## How to complete this task
For the records below, print the lines from the line with "are put in this directory." through the line with "## 2. Immune cell proportion prediction" exactly as written; include both end lines and exclude the rest.

_ _ _ _ _

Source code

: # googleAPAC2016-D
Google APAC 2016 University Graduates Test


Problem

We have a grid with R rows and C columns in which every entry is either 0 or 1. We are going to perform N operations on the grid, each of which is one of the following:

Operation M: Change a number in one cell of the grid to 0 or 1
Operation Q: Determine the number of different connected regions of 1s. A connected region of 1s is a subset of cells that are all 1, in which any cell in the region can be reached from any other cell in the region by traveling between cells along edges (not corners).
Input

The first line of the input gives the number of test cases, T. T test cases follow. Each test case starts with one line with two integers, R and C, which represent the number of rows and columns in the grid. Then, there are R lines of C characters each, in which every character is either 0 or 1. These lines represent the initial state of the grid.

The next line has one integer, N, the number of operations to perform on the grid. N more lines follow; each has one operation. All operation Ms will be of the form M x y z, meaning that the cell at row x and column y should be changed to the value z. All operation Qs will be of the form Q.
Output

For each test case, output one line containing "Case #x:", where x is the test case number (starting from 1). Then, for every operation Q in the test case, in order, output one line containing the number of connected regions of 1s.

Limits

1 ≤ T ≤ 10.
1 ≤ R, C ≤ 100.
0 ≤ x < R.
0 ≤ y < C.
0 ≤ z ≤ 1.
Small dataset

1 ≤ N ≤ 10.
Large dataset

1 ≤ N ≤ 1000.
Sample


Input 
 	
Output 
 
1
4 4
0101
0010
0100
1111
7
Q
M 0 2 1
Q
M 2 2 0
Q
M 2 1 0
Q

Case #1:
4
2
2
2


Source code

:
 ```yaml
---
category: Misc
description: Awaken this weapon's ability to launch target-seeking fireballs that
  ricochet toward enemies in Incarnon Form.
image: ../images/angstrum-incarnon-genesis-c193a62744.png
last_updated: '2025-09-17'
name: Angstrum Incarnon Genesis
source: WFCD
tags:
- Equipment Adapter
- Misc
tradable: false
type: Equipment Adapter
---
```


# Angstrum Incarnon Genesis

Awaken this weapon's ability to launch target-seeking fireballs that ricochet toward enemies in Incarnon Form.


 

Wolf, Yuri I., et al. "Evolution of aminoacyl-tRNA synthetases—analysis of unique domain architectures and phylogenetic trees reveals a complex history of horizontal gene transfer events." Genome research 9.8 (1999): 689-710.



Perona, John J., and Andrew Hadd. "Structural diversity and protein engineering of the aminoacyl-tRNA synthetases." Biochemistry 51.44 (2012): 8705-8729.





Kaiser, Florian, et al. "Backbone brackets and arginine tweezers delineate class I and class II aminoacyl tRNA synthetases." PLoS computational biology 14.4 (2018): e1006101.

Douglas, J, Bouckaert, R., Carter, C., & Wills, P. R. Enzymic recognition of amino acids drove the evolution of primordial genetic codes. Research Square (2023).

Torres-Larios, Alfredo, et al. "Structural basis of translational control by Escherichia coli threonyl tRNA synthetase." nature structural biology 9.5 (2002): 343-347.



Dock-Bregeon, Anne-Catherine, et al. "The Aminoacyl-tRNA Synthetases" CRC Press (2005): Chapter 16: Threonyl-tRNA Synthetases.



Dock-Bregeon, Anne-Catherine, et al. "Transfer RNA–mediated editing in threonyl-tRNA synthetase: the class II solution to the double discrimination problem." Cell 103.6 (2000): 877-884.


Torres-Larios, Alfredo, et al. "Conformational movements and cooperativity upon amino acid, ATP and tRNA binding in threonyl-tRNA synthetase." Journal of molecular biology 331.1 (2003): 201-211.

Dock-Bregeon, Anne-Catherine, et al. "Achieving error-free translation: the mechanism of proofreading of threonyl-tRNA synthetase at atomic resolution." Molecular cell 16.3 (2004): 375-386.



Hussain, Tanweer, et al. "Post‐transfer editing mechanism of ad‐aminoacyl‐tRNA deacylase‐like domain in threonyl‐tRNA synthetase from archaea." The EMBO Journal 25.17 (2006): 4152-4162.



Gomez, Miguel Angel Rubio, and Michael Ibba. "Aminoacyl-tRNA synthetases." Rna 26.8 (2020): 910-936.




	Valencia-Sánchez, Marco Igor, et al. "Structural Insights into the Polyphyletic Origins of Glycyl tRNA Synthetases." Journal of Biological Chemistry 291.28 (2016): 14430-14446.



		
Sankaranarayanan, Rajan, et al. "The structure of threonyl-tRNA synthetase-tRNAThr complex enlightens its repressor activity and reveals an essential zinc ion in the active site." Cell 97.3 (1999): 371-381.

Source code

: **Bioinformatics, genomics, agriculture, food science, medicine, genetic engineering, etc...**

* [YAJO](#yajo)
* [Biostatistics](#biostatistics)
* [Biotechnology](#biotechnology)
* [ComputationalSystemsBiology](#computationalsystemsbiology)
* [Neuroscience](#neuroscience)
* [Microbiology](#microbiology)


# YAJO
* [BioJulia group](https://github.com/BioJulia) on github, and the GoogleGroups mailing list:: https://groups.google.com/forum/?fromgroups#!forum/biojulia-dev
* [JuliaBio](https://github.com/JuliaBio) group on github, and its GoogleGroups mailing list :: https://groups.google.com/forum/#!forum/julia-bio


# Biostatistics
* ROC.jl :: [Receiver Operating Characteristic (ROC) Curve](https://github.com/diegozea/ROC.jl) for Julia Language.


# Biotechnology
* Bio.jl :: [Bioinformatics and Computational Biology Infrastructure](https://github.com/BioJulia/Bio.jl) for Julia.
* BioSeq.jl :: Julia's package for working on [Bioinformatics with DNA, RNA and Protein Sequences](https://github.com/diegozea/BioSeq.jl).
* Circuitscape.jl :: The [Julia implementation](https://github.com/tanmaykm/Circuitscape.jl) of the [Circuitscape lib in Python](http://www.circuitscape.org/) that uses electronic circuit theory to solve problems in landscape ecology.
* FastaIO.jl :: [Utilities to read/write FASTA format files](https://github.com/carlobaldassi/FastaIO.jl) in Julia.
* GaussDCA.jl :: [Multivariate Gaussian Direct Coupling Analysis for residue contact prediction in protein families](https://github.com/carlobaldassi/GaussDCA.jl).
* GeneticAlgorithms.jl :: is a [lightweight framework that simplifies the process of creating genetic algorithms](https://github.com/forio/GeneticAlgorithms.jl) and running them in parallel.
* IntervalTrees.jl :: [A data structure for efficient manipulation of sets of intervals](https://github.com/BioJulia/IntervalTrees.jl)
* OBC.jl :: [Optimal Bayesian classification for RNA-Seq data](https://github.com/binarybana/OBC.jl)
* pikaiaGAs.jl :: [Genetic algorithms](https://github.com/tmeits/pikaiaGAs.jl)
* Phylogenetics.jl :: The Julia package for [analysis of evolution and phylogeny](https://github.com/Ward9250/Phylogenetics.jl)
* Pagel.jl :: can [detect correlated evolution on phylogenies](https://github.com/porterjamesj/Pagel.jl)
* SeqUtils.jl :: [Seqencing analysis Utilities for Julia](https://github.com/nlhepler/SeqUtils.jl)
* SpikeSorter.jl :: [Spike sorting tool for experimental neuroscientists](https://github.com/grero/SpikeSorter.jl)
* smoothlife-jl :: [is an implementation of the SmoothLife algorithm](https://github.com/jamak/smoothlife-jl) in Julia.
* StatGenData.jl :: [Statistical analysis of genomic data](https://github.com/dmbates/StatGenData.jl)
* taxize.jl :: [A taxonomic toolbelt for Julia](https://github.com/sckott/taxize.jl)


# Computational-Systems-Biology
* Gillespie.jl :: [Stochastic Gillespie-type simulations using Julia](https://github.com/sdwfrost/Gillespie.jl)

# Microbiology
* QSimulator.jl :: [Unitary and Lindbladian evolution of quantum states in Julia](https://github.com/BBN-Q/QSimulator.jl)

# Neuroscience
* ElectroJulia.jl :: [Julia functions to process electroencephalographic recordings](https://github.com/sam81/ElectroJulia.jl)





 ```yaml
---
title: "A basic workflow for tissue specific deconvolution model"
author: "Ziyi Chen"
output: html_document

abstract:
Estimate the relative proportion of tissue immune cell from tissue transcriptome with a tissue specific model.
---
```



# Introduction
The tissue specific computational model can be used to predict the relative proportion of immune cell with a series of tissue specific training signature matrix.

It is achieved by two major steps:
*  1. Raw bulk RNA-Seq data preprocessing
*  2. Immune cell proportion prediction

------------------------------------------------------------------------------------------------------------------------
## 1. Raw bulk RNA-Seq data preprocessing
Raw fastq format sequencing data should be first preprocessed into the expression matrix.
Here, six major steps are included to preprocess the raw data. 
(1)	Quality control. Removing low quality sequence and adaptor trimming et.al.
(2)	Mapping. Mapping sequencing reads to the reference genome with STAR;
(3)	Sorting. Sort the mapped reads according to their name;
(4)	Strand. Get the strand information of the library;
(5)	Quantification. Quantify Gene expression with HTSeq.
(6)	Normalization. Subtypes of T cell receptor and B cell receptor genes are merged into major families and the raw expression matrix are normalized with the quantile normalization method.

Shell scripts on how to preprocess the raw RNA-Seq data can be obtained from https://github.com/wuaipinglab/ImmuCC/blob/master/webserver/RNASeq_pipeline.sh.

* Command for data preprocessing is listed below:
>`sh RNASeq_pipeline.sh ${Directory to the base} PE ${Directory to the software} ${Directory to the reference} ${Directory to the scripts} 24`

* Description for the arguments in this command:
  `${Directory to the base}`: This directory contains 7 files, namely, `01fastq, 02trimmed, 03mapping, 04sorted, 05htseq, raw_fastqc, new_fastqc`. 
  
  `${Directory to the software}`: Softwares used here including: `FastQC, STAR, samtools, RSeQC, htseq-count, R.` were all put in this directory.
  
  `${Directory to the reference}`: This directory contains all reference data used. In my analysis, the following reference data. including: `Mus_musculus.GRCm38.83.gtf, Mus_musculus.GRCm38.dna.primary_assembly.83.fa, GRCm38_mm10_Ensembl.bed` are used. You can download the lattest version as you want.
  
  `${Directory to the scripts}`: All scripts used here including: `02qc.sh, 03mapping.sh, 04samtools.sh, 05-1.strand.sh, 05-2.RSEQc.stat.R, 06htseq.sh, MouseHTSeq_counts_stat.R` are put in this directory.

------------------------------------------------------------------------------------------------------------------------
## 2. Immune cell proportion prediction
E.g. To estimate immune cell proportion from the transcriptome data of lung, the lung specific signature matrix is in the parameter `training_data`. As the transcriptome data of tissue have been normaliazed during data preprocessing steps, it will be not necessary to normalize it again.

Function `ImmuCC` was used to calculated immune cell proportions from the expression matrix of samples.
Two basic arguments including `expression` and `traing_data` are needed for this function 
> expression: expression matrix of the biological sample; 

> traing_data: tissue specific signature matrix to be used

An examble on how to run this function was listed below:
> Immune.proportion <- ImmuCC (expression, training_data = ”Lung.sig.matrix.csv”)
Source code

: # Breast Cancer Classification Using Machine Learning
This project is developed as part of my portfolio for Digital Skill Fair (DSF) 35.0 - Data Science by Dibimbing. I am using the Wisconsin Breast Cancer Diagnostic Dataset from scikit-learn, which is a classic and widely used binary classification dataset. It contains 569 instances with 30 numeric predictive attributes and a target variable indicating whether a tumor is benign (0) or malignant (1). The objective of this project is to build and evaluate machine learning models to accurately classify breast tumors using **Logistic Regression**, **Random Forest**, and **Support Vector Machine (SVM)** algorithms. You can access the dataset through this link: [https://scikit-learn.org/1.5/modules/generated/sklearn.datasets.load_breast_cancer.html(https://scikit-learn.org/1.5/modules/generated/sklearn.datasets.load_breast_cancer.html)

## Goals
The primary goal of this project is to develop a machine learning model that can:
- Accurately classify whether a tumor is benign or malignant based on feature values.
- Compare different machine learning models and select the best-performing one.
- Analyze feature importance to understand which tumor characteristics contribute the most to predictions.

_ _ _ _ _

## Exercise result
  `${Directory to the scripts}`: All scripts used here including: `02qc.sh, 03mapping.sh, 04samtools.sh, 05-1.strand.sh, 05-2.RSEQc.stat.R, 06htseq.sh, MouseHTSeq_counts_stat.R` are put in this directory.

------------------------------------------------------------------------------------------------------------------------
## 2. Immune cell proportion prediction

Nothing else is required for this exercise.